%%
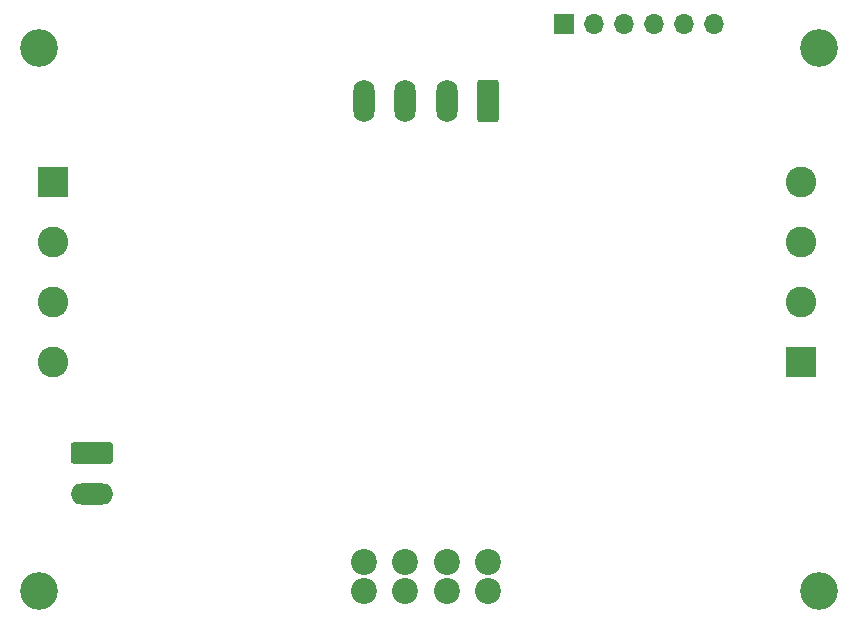
<source format=gbr>
%TF.GenerationSoftware,KiCad,Pcbnew,8.0.2*%
%TF.CreationDate,2024-10-13T21:39:52+02:00*%
%TF.ProjectId,OS-RelayDecoder-8,4f532d52-656c-4617-9944-65636f646572,rev?*%
%TF.SameCoordinates,Original*%
%TF.FileFunction,Soldermask,Bot*%
%TF.FilePolarity,Negative*%
%FSLAX46Y46*%
G04 Gerber Fmt 4.6, Leading zero omitted, Abs format (unit mm)*
G04 Created by KiCad (PCBNEW 8.0.2) date 2024-10-13 21:39:52*
%MOMM*%
%LPD*%
G01*
G04 APERTURE LIST*
G04 Aperture macros list*
%AMRoundRect*
0 Rectangle with rounded corners*
0 $1 Rounding radius*
0 $2 $3 $4 $5 $6 $7 $8 $9 X,Y pos of 4 corners*
0 Add a 4 corners polygon primitive as box body*
4,1,4,$2,$3,$4,$5,$6,$7,$8,$9,$2,$3,0*
0 Add four circle primitives for the rounded corners*
1,1,$1+$1,$2,$3*
1,1,$1+$1,$4,$5*
1,1,$1+$1,$6,$7*
1,1,$1+$1,$8,$9*
0 Add four rect primitives between the rounded corners*
20,1,$1+$1,$2,$3,$4,$5,0*
20,1,$1+$1,$4,$5,$6,$7,0*
20,1,$1+$1,$6,$7,$8,$9,0*
20,1,$1+$1,$8,$9,$2,$3,0*%
G04 Aperture macros list end*
%ADD10C,3.200000*%
%ADD11RoundRect,0.250000X-1.550000X0.650000X-1.550000X-0.650000X1.550000X-0.650000X1.550000X0.650000X0*%
%ADD12O,3.600000X1.800000*%
%ADD13RoundRect,0.250000X0.650000X1.550000X-0.650000X1.550000X-0.650000X-1.550000X0.650000X-1.550000X0*%
%ADD14O,1.800000X3.600000*%
%ADD15R,2.600000X2.600000*%
%ADD16C,2.600000*%
%ADD17C,2.200000*%
%ADD18R,1.700000X1.700000*%
%ADD19O,1.700000X1.700000*%
G04 APERTURE END LIST*
D10*
%TO.C,H104*%
X50000000Y-126000000D03*
%TD*%
%TO.C,H101*%
X116000000Y-80000000D03*
%TD*%
D11*
%TO.C,J101*%
X54432500Y-114305000D03*
D12*
X54432500Y-117805000D03*
%TD*%
D13*
%TO.C,J701*%
X88000000Y-84500000D03*
D14*
X84500000Y-84500000D03*
X81000000Y-84500000D03*
X77500000Y-84500000D03*
%TD*%
D15*
%TO.C,J103*%
X51195000Y-91380000D03*
D16*
X51195000Y-96460000D03*
X51195000Y-101540000D03*
X51195000Y-106620000D03*
%TD*%
D10*
%TO.C,H102*%
X116000000Y-126000000D03*
%TD*%
D17*
%TO.C,J702*%
X88000000Y-123500000D03*
X88000000Y-126000000D03*
X84500000Y-123500000D03*
X84500000Y-126000000D03*
X81000000Y-123500000D03*
X81000000Y-126000000D03*
X77500000Y-123500000D03*
X77500000Y-126000000D03*
%TD*%
D10*
%TO.C,H103*%
X50000000Y-80000000D03*
%TD*%
D18*
%TO.C,J202*%
X94460000Y-78000000D03*
D19*
X97000000Y-78000000D03*
X99540000Y-78000000D03*
X102080000Y-78000000D03*
X104620000Y-78000000D03*
X107160000Y-78000000D03*
%TD*%
D15*
%TO.C,J102*%
X114500000Y-106620000D03*
D16*
X114500000Y-101540000D03*
X114500000Y-96460000D03*
X114500000Y-91380000D03*
%TD*%
M02*

</source>
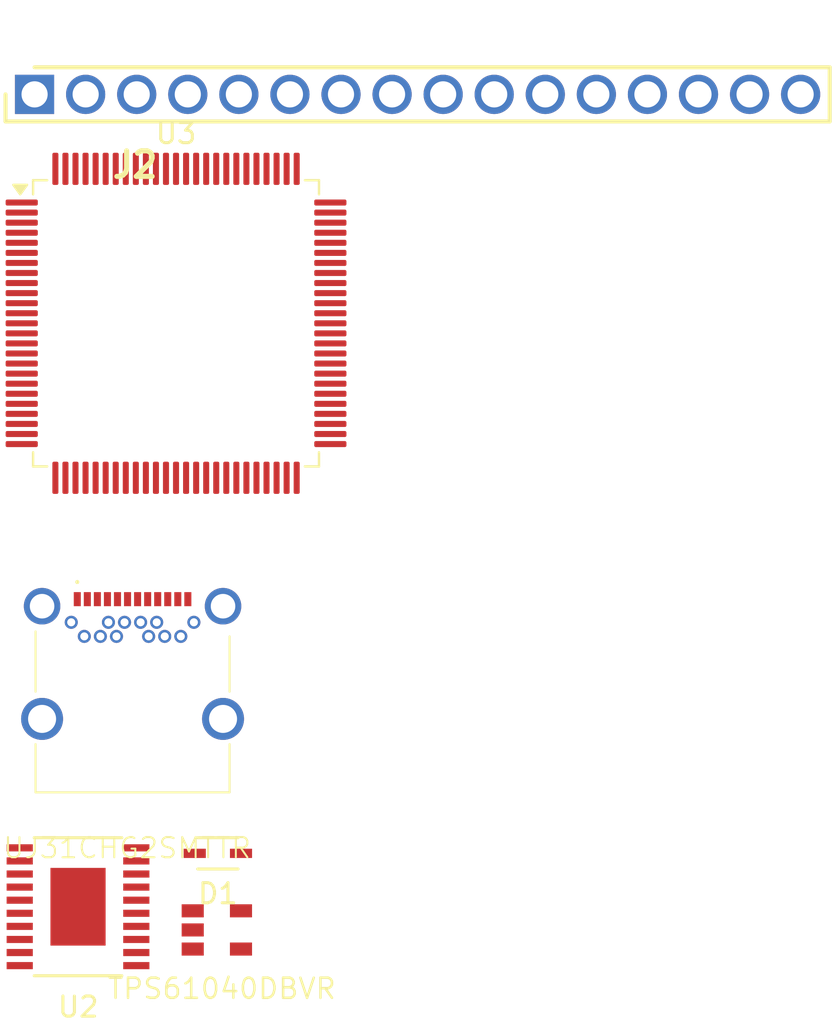
<source format=kicad_pcb>
(kicad_pcb
	(version 20241229)
	(generator "pcbnew")
	(generator_version "9.0")
	(general
		(thickness 1.6)
		(legacy_teardrops no)
	)
	(paper "A4")
	(layers
		(0 "F.Cu" signal)
		(2 "B.Cu" signal)
		(9 "F.Adhes" user "F.Adhesive")
		(11 "B.Adhes" user "B.Adhesive")
		(13 "F.Paste" user)
		(15 "B.Paste" user)
		(5 "F.SilkS" user "F.Silkscreen")
		(7 "B.SilkS" user "B.Silkscreen")
		(1 "F.Mask" user)
		(3 "B.Mask" user)
		(17 "Dwgs.User" user "User.Drawings")
		(19 "Cmts.User" user "User.Comments")
		(21 "Eco1.User" user "User.Eco1")
		(23 "Eco2.User" user "User.Eco2")
		(25 "Edge.Cuts" user)
		(27 "Margin" user)
		(31 "F.CrtYd" user "F.Courtyard")
		(29 "B.CrtYd" user "B.Courtyard")
		(35 "F.Fab" user)
		(33 "B.Fab" user)
		(39 "User.1" user)
		(41 "User.2" user)
		(43 "User.3" user)
		(45 "User.4" user)
	)
	(setup
		(pad_to_mask_clearance 0)
		(allow_soldermask_bridges_in_footprints no)
		(tenting front back)
		(pcbplotparams
			(layerselection 0x00000000_00000000_55555555_5755f5ff)
			(plot_on_all_layers_selection 0x00000000_00000000_00000000_00000000)
			(disableapertmacros no)
			(usegerberextensions no)
			(usegerberattributes yes)
			(usegerberadvancedattributes yes)
			(creategerberjobfile yes)
			(dashed_line_dash_ratio 12.000000)
			(dashed_line_gap_ratio 3.000000)
			(svgprecision 4)
			(plotframeref no)
			(mode 1)
			(useauxorigin no)
			(hpglpennumber 1)
			(hpglpenspeed 20)
			(hpglpendiameter 15.000000)
			(pdf_front_fp_property_popups yes)
			(pdf_back_fp_property_popups yes)
			(pdf_metadata yes)
			(pdf_single_document no)
			(dxfpolygonmode yes)
			(dxfimperialunits yes)
			(dxfusepcbnewfont yes)
			(psnegative no)
			(psa4output no)
			(plot_black_and_white yes)
			(sketchpadsonfab no)
			(plotpadnumbers no)
			(hidednponfab no)
			(sketchdnponfab yes)
			(crossoutdnponfab yes)
			(subtractmaskfromsilk no)
			(outputformat 1)
			(mirror no)
			(drillshape 1)
			(scaleselection 1)
			(outputdirectory "")
		)
	)
	(net 0 "")
	(net 1 "VCC_12V")
	(net 2 "Net-(U1-SW)")
	(net 3 "unconnected-(J1-SSRXN2-PadA10)")
	(net 4 "unconnected-(J1-SSTXP2-PadB2)")
	(net 5 "GND")
	(net 6 "unconnected-(J1-SSTXN1-PadA3)")
	(net 7 "Net-(J1-CC1)")
	(net 8 "/USB_OTG_FS_DP")
	(net 9 "VBUS")
	(net 10 "unconnected-(J1-SSTXP1-PadA2)")
	(net 11 "/USB_OTG_FS_DN")
	(net 12 "Net-(J1-CC2)")
	(net 13 "+5V")
	(net 14 "unconnected-(J1-SBU2-PadB8)")
	(net 15 "Net-(U1-FB)")
	(net 16 "+3V31")
	(net 17 "Net-(U2-BYP2)")
	(net 18 "unconnected-(J1-SSRXP1-PadB11)")
	(net 19 "Net-(U2-BYP1)")
	(net 20 "unconnected-(J1-SSRXN1-PadB10)")
	(net 21 "unconnected-(J1-SSRXP2-PadA11)")
	(net 22 "unconnected-(J1-SBU1-PadA8)")
	(net 23 "Net-(U2-PWRGD1)")
	(net 24 "Net-(U2-ADJ1)")
	(net 25 "unconnected-(J1-SSTXN2-PadB3)")
	(net 26 "+1V22")
	(net 27 "Net-(U2-PWRGD2)")
	(net 28 "unconnected-(U2-PadEPAD)")
	(net 29 "unconnected-(J2-Pad2)")
	(net 30 "unconnected-(J2-Pad16)")
	(net 31 "unconnected-(J2-Pad4)")
	(net 32 "unconnected-(J2-Pad9)")
	(net 33 "unconnected-(J2-Pad14)")
	(net 34 "unconnected-(J2-Pad8)")
	(net 35 "unconnected-(J2-Pad11)")
	(net 36 "unconnected-(J2-Pad5)")
	(net 37 "unconnected-(J2-Pad3)")
	(net 38 "unconnected-(J2-Pad12)")
	(net 39 "unconnected-(J2-Pad15)")
	(net 40 "unconnected-(J2-Pad10)")
	(net 41 "unconnected-(J2-Pad1)")
	(net 42 "unconnected-(J2-Pad13)")
	(net 43 "unconnected-(J2-Pad7)")
	(net 44 "unconnected-(J2-Pad6)")
	(net 45 "unconnected-(U3-PA3-Pad26)")
	(net 46 "unconnected-(U3-PE7-Pad38)")
	(net 47 "unconnected-(U3-PC3-Pad18)")
	(net 48 "unconnected-(U3-PE9-Pad40)")
	(net 49 "unconnected-(U3-PE5-Pad4)")
	(net 50 "unconnected-(U3-PE12-Pad43)")
	(net 51 "unconnected-(U3-VDD-Pad28)")
	(net 52 "unconnected-(U3-PE0-Pad97)")
	(net 53 "unconnected-(U3-PC7-Pad64)")
	(net 54 "unconnected-(U3-PD8-Pad55)")
	(net 55 "unconnected-(U3-VDD-Pad19)")
	(net 56 "Net-(U3-VSS-Pad10)")
	(net 57 "unconnected-(U3-PC11-Pad79)")
	(net 58 "unconnected-(U3-PB6-Pad92)")
	(net 59 "unconnected-(U3-PB15-Pad54)")
	(net 60 "unconnected-(U3-PB10-Pad47)")
	(net 61 "unconnected-(U3-PE10-Pad41)")
	(net 62 "unconnected-(U3-PA4-Pad29)")
	(net 63 "unconnected-(U3-VREF+-Pad21)")
	(net 64 "unconnected-(U3-PB0-Pad35)")
	(net 65 "unconnected-(U3-PD3-Pad84)")
	(net 66 "unconnected-(U3-PA12-Pad71)")
	(net 67 "unconnected-(U3-PA10-Pad69)")
	(net 68 "unconnected-(U3-PB7-Pad93)")
	(net 69 "unconnected-(U3-PA2-Pad25)")
	(net 70 "unconnected-(U3-PB5-Pad91)")
	(net 71 "unconnected-(U3-PC4-Pad33)")
	(net 72 "unconnected-(U3-PD15-Pad62)")
	(net 73 "unconnected-(U3-PD14-Pad61)")
	(net 74 "unconnected-(U3-VDD-Pad50)")
	(net 75 "unconnected-(U3-PA5-Pad30)")
	(net 76 "unconnected-(U3-PA9-Pad68)")
	(net 77 "unconnected-(U3-PC0-Pad15)")
	(net 78 "unconnected-(U3-PD5-Pad86)")
	(net 79 "unconnected-(U3-PE2-Pad1)")
	(net 80 "unconnected-(U3-PB4-Pad90)")
	(net 81 "unconnected-(U3-PE11-Pad42)")
	(net 82 "unconnected-(U3-PE4-Pad3)")
	(net 83 "unconnected-(U3-PA15-Pad77)")
	(net 84 "unconnected-(U3-PA14-Pad76)")
	(net 85 "unconnected-(U3-PE6-Pad5)")
	(net 86 "unconnected-(U3-PD9-Pad56)")
	(net 87 "unconnected-(U3-PB14-Pad53)")
	(net 88 "unconnected-(U3-PE13-Pad44)")
	(net 89 "unconnected-(U3-PA1-Pad24)")
	(net 90 "unconnected-(U3-PD4-Pad85)")
	(net 91 "unconnected-(U3-PD11-Pad58)")
	(net 92 "unconnected-(U3-PD12-Pad59)")
	(net 93 "unconnected-(U3-PB3-Pad89)")
	(net 94 "unconnected-(U3-BOOT0-Pad94)")
	(net 95 "unconnected-(U3-PB9-Pad96)")
	(net 96 "unconnected-(U3-PB1-Pad36)")
	(net 97 "unconnected-(U3-PD7-Pad88)")
	(net 98 "unconnected-(U3-PC8-Pad65)")
	(net 99 "unconnected-(U3-PC15-Pad9)")
	(net 100 "unconnected-(U3-PB13-Pad52)")
	(net 101 "unconnected-(U3-PA6-Pad31)")
	(net 102 "unconnected-(U3-PE15-Pad46)")
	(net 103 "unconnected-(U3-VSSA-Pad20)")
	(net 104 "unconnected-(U3-PA7-Pad32)")
	(net 105 "unconnected-(U3-PC10-Pad78)")
	(net 106 "unconnected-(U3-PE14-Pad45)")
	(net 107 "unconnected-(U3-VDD-Pad100)")
	(net 108 "unconnected-(U3-PH0-Pad12)")
	(net 109 "unconnected-(U3-PD1-Pad82)")
	(net 110 "unconnected-(U3-PA11-Pad70)")
	(net 111 "unconnected-(U3-PE1-Pad98)")
	(net 112 "unconnected-(U3-PC12-Pad80)")
	(net 113 "unconnected-(U3-PD0-Pad81)")
	(net 114 "unconnected-(U3-PA8-Pad67)")
	(net 115 "unconnected-(U3-PE8-Pad39)")
	(net 116 "unconnected-(U3-PD13-Pad60)")
	(net 117 "unconnected-(U3-VDDA-Pad22)")
	(net 118 "unconnected-(U3-PB2-Pad37)")
	(net 119 "unconnected-(U3-PD2-Pad83)")
	(net 120 "unconnected-(U3-VCAP_1-Pad49)")
	(net 121 "unconnected-(U3-PB12-Pad51)")
	(net 122 "unconnected-(U3-VCAP_2-Pad73)")
	(net 123 "unconnected-(U3-PE3-Pad2)")
	(net 124 "unconnected-(U3-PC9-Pad66)")
	(net 125 "unconnected-(U3-PC1-Pad16)")
	(net 126 "unconnected-(U3-VBAT-Pad6)")
	(net 127 "unconnected-(U3-PB8-Pad95)")
	(net 128 "unconnected-(U3-VDD-Pad11)")
	(net 129 "unconnected-(U3-PC13-Pad7)")
	(net 130 "unconnected-(U3-PA13-Pad72)")
	(net 131 "unconnected-(U3-PA0-Pad23)")
	(net 132 "unconnected-(U3-PD6-Pad87)")
	(net 133 "unconnected-(U3-PC14-Pad8)")
	(net 134 "unconnected-(U3-PC6-Pad63)")
	(net 135 "unconnected-(U3-PB11-Pad48)")
	(net 136 "unconnected-(U3-PD10-Pad57)")
	(net 137 "unconnected-(U3-PC5-Pad34)")
	(net 138 "unconnected-(U3-NRST-Pad14)")
	(net 139 "unconnected-(U3-PC2-Pad17)")
	(net 140 "unconnected-(U3-PH1-Pad13)")
	(net 141 "unconnected-(U3-VDD-Pad75)")
	(footprint "Custom:CUS10S40H3F" (layer "F.Cu") (at 37.351199 82.245201))
	(footprint "Package_QFP:LQFP-100_14x14mm_P0.5mm" (layer "F.Cu") (at 35.269999 55.910001))
	(footprint "Custom:61301611121" (layer "F.Cu") (at 28.234999 44.535001))
	(footprint "Custom:UJ31CHG2SMTTR" (layer "F.Cu") (at 33.107999 75.565001))
	(footprint "Custom:TPS61040DBVR" (layer "F.Cu") (at 37.3 86.050002))
	(footprint "Custom:LT8302ES8ETRPBF" (layer "F.Cu") (at 30.395598 84.897201))
	(embedded_fonts no)
)

</source>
%%
WHAT YOU WILL DO: The string "Adhesive" may occur in the listing; show every line where it does.

ANSWER SECTION:
		(9 "F.Adhes" user "F.Adhesive")
		(11 "B.Adhes" user "B.Adhesive")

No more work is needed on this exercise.